Menteri Keuangan (Menkeu) Sri Mulyani meminta perusahaan-perusahaan asal Indonesia untuk waspada. Sebab, ia menilai laporan lembaga pemeringkat Moody’s terhadap perusahaan-perusahaan Indonesia sebagai suatu peringatan.
Pernyataan itu disampaikan Sri Mulyani saat dimintai tanggapan atas laporan Moody’s yang menyebut nanti perusahaan Indonesia punya potensi besar gagal bayar (default).

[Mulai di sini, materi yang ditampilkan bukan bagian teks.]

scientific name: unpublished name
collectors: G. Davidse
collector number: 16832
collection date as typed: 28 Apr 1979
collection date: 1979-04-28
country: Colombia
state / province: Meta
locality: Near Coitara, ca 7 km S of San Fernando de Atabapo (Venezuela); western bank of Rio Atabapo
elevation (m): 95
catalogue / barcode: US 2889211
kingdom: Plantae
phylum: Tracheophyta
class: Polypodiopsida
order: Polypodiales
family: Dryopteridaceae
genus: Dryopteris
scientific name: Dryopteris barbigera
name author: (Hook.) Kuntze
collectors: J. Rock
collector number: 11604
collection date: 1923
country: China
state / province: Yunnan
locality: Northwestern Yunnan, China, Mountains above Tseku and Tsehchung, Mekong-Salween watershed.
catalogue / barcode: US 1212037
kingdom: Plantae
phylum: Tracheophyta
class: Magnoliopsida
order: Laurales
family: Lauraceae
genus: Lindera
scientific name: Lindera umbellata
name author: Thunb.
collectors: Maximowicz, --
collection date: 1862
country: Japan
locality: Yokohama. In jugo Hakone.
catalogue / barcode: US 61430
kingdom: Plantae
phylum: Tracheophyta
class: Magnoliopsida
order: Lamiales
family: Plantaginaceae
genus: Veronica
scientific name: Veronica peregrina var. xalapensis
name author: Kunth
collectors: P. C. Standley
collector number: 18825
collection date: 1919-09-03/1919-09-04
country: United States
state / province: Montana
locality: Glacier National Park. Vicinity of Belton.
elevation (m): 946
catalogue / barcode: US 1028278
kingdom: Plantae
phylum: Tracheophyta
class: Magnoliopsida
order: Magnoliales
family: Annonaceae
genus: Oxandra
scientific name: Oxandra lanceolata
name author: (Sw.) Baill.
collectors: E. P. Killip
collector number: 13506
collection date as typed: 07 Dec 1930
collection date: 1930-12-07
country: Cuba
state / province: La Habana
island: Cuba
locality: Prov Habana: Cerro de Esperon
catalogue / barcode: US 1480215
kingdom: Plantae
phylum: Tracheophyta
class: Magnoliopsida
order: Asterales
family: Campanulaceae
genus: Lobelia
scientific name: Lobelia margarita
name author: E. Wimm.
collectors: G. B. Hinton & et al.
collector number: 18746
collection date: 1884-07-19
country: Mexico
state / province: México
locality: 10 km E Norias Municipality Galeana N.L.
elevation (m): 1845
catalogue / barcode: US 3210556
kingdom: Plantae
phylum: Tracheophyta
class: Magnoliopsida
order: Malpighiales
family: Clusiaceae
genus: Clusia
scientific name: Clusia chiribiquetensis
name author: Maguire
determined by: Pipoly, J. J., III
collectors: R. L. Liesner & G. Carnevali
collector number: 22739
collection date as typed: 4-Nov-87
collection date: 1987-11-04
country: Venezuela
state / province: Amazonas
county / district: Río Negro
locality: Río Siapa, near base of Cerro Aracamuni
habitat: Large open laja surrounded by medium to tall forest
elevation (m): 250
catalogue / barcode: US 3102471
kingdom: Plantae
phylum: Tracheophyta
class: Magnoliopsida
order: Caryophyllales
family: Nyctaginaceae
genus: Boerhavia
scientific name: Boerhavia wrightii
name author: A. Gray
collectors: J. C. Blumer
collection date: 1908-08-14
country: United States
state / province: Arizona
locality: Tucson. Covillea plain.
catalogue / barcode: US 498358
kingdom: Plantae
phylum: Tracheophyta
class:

“Saya rasa apapun yang disampaikan oleh lembaga-lembaga pemeringkat adalah suatu assesment dan peringatan yang baik,” ujarnya di Jakarta, Selasa (1/10/2019).

“Itu untuk menjadi bahan bagi para pengambil keputusan di tingkat koporasi agar menjadi lebih waspada dengan lingkungan yang sekarang ini dianggap berubah oleh lembaga-lembaga peringkat tersebut,” sambung dia.
Perempuan yang kerap disapa Ani itu mengatakan, kondisi ekonomi dunia yang terus bergejolak dan dinaungi ketidakpastian memang pantas untuk diperhatikan. Setiap kebijakan korporasi sudah seharusnya lebih cermat membaca kondisi ekonomi dunia.
Jangan sampai bisnis perusahaan terancam lantaran ketidakcermatan pimpinan perusahaan, termasuk dalam mengelola utang. “Utang tentu juga akan memberikan konsekuensi terhadap biaya yang harus dia keluarkan untuk bisa membayar kewajiban yang telah dia pinjam,” kata dia.

Oleh karena itu, dalam lingkungan ekonomi yang diperkirakan melemah, perusahaan harus mulai melihat dari sisi efisiensi. Hal ini penting agar kemampun untuk tetap bisa memompa pendapatan dan membayar biaya lainnya makin efisien.